What you are asked to do => Which lines of the records contain "pixels"? Collect every one of them.

Dataset content =>
────

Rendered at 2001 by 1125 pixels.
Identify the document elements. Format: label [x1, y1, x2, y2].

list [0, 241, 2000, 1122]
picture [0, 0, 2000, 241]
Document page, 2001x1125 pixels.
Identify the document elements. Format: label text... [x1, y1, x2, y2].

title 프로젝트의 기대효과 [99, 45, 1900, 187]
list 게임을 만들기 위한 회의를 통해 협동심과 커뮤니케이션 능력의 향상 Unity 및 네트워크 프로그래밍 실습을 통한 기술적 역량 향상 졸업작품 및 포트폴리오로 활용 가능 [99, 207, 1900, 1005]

────

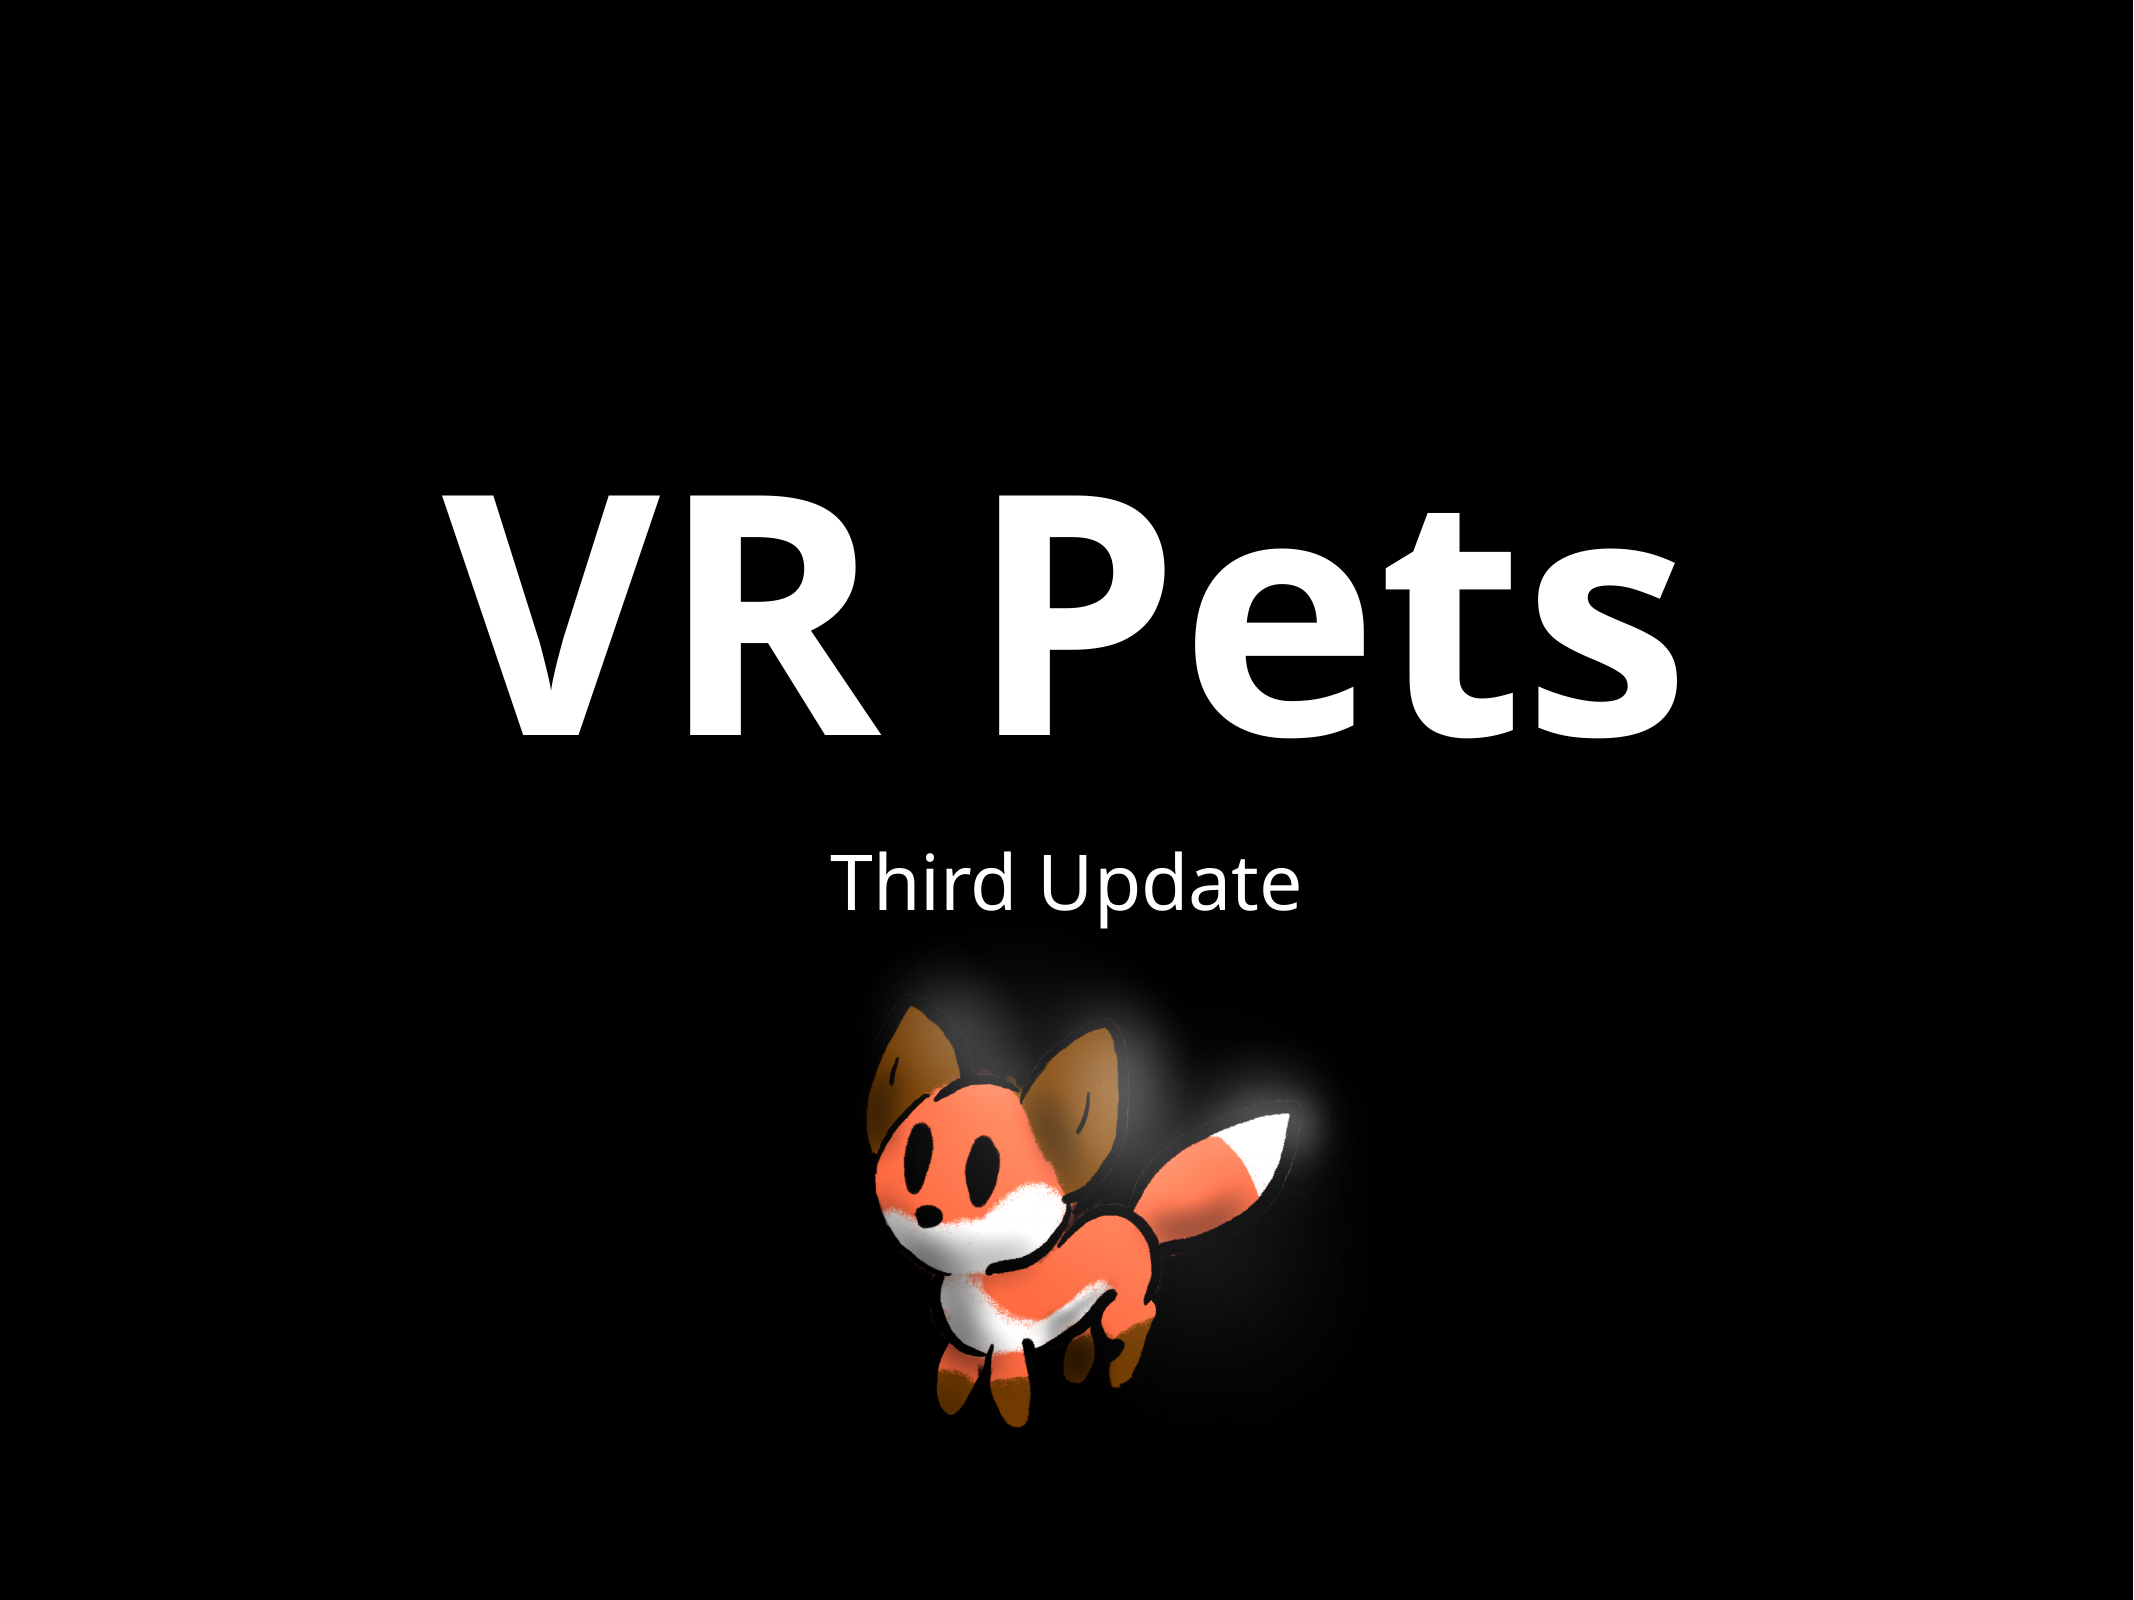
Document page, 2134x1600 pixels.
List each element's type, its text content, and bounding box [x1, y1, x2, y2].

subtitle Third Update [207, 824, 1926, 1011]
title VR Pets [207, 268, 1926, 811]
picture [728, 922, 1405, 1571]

────

Response box =>
Rendered at 2001 by 1125 pixels.
Document page, 2001x1125 pixels.
Document page, 2134x1600 pixels.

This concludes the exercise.